A la vista, señores, de cuanto he expuesto hasta aquí, de todo cuanto habéis oído, ¿creéis que esta acusación se ha intentado por la salud de la República, o por un ardiente celo, o por un puro amor a las leyes? No, señores, hoy me conducen al Senado las mismas causas que me condujeron a Pasto: la perfidia, la intriga, la malevolencia, el interés personal de unos hombres que, por despreciable que sean, han hecho los mismos daños que el escarabajo de la fábula. En Pasto, al conducir la campaña, porque yo era el último punto enemigo para llegar a Quito, se me hace una traición, se me desampara, se corta el hilo de la victoria, y, por sacrificarme, se sacrifica a la Patria. ¡Qué de males van a seguir! ¡Cuántas lágrimas, cuánta sangre va a derramarse! ¡Qué calamidades va a traer a la República este paso imprudente, necio, inconsiderado!
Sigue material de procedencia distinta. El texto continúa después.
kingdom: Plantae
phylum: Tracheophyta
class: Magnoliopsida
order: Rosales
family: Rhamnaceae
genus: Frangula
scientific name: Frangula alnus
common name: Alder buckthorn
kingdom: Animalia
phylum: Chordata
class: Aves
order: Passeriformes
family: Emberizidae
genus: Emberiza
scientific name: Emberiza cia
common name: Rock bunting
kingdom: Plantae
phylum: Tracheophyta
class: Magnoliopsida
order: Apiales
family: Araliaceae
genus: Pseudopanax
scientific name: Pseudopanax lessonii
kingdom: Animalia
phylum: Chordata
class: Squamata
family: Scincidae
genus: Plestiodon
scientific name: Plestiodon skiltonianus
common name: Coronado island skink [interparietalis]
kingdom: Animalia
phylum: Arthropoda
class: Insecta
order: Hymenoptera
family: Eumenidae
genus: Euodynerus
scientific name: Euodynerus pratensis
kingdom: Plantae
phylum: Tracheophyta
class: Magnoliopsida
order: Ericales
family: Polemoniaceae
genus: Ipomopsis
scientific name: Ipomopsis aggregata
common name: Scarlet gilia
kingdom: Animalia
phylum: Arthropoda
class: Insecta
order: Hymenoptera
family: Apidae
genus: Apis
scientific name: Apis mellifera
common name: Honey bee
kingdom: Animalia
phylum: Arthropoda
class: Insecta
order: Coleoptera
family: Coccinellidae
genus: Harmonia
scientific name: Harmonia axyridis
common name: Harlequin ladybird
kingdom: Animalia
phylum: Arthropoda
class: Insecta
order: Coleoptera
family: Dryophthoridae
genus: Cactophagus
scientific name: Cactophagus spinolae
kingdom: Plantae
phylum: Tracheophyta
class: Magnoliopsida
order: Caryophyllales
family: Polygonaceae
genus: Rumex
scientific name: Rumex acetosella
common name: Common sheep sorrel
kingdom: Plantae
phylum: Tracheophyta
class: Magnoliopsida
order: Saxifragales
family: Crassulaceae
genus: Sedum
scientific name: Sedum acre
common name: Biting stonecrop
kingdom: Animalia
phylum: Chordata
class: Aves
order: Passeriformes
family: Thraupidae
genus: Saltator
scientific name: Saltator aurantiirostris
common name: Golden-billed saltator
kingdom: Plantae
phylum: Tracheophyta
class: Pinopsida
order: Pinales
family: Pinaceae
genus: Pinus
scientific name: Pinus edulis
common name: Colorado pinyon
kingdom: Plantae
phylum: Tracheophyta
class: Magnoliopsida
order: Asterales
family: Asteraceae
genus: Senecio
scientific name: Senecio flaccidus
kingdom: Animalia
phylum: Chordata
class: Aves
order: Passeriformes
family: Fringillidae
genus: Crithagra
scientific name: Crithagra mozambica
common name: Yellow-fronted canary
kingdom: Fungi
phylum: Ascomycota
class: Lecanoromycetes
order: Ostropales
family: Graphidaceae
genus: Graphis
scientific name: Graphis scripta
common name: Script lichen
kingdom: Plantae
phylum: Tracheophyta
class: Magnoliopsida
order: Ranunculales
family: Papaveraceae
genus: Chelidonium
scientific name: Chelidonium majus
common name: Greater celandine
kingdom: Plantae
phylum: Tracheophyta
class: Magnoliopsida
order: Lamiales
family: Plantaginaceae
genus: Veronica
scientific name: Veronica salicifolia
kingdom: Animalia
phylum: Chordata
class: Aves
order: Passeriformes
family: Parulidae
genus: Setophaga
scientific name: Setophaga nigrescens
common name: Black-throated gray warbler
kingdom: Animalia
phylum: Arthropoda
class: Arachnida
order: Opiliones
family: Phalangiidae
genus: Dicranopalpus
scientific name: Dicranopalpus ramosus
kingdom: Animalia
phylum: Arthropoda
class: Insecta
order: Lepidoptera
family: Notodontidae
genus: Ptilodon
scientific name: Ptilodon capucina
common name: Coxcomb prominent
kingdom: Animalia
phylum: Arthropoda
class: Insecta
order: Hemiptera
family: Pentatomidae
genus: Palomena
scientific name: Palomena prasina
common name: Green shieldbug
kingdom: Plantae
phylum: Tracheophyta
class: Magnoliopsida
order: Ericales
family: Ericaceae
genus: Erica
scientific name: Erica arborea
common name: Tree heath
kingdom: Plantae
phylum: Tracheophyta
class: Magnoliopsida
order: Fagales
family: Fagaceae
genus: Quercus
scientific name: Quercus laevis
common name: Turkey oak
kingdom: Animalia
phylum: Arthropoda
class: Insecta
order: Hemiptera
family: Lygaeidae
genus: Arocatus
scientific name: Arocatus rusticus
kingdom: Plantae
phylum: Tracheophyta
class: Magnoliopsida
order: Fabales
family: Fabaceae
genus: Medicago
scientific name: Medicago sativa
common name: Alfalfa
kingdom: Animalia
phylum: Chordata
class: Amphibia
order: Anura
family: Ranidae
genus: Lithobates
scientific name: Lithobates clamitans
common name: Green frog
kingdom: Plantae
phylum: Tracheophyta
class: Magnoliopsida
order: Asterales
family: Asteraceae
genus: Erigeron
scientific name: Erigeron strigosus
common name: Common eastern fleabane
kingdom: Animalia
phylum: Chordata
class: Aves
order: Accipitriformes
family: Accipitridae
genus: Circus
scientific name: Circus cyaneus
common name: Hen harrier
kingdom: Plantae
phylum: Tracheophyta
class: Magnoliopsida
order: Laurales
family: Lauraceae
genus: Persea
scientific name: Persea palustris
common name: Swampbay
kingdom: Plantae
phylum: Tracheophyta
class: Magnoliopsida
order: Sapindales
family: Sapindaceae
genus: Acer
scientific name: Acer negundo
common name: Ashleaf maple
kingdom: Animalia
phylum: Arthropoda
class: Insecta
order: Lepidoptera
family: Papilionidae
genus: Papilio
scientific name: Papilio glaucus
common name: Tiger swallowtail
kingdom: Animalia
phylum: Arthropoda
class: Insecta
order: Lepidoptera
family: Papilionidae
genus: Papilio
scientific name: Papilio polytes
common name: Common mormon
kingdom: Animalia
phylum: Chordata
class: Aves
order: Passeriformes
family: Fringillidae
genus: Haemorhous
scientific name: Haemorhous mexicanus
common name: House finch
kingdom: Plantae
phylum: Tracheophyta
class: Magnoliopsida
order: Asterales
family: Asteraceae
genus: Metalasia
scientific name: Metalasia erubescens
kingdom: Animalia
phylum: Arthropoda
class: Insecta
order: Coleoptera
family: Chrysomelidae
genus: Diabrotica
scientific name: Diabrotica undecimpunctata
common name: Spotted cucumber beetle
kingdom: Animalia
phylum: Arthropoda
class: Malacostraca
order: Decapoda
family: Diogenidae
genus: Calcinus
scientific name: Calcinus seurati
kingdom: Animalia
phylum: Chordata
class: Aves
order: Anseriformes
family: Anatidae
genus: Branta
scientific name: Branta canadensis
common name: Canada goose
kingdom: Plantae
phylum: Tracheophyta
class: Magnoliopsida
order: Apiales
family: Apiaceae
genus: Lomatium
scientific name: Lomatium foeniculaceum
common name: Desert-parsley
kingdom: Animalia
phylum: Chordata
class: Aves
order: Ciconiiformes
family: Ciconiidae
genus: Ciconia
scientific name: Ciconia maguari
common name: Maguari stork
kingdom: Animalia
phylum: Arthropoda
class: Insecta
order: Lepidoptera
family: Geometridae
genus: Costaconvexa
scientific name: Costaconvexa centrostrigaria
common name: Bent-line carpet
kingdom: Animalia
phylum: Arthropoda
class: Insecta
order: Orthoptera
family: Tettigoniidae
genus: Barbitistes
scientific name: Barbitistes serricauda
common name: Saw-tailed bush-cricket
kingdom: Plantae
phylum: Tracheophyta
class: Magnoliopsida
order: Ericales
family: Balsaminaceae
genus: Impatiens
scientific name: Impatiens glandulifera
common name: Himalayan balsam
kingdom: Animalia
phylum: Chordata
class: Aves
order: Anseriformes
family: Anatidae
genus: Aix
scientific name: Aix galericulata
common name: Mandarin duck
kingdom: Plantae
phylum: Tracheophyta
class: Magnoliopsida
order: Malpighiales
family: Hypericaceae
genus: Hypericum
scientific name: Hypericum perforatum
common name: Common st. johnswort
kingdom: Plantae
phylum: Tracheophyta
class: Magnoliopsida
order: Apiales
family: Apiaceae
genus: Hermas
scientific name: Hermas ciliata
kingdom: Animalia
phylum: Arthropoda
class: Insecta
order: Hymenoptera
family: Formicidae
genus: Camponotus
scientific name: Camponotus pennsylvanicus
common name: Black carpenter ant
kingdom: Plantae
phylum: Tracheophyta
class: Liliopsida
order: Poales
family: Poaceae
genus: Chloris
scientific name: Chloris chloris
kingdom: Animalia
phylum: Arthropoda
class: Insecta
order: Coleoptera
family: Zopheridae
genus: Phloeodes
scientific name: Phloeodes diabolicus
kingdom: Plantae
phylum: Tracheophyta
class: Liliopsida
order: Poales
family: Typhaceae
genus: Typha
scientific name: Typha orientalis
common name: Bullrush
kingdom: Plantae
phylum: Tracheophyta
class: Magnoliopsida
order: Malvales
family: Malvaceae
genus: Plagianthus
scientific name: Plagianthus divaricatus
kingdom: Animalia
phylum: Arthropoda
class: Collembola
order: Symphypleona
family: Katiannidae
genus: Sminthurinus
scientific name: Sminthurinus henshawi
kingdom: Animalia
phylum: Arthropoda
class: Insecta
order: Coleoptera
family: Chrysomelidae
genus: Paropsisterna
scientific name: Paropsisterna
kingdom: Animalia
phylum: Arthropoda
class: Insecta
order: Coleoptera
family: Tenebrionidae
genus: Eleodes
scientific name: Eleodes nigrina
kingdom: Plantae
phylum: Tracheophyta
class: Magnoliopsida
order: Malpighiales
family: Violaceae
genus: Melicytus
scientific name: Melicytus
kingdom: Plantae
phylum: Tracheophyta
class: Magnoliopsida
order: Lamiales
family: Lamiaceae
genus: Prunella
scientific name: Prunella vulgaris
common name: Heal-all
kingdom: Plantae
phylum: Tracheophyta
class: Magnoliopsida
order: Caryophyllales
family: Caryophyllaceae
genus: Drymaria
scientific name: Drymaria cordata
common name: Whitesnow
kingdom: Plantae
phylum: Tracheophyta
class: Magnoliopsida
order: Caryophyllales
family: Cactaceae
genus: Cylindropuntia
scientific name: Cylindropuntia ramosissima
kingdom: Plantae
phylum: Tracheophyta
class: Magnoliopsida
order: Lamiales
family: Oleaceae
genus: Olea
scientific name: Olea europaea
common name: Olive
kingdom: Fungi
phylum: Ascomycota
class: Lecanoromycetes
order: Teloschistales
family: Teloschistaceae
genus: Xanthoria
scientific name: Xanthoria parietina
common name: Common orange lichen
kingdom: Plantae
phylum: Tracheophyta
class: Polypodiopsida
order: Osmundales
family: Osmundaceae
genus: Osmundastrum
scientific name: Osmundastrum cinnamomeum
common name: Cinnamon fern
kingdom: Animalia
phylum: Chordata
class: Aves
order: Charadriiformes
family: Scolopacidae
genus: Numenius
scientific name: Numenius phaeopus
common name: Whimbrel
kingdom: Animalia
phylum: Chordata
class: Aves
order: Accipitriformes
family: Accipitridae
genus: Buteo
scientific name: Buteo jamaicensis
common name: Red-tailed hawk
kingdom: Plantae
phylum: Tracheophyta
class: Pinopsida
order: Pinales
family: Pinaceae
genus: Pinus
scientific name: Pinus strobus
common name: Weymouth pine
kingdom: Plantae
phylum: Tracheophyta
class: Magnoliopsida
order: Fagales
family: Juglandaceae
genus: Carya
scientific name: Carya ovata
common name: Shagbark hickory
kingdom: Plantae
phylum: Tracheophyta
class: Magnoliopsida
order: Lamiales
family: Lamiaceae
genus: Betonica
No hablo señores ante un pueblo desconocido; hablo en medio de la República, en el centro de la Capital, a la vista de estas mismas personas que han sufrido, que están sufriendo aún los males que ocasionó aquel día para siempre funesto. Yo me dirijo a vosotros y al público que me escucha, ¿Sin la traición de Pasto, hubiera triunfado Morillo? ¿Se habrían visto las atrocidades que por tres años continuos afligieron a este desgraciado suelo? ¿Hubieran Sámamo y Morillo revolcádose en la sangre de nuestros ilustres conciudadanos? No, señores, no; siempre triunfante hubiera llegado a Quito, reforzado el ejército, vuelto a la capital, y sosegado el alucinamiento de mis enemigos con el testimonio de sus propios ojos; hubiéramos sido fuertes e invencibles. Santa Marta, antes que llegase Morillo, habría sido sometida a la razón, y sin este punto de apoyo Morillo no habría tomado a Cartagena, y esta capital habría escapado de su guadaña destructora. Y después que se sacrificó mi persona, los intereses de la Patria, y se inmolaron tantas inocentes víctimas por viles y ridículas pasiones, ¿se me acusa de haber sido sacrificado quizá por algunos de los mismos que concurrieron a aquel sacrificio? Sí, yo veo entre nosotros, no sólo vivos, sino empleados acomodados, a muchos de los que cooperaron en aquella catástrofe.

Si vosotros, señores, al presentaros a la faz del mundo como legisladores, como jueces, como defensores de la libertad y de la virtud, no dais un ejemplo de la integridad de Bruto, del desinterés de Foción y de la justicia severa de Atenas, nuestra libertad va a morir en su nacimiento. Desde la hora en que triunfe el hombre atrevido, desvergonzado, adulador, el reino de Tiberio empieza, y el de la libertad acaba.”

Óscar Manuel Romero.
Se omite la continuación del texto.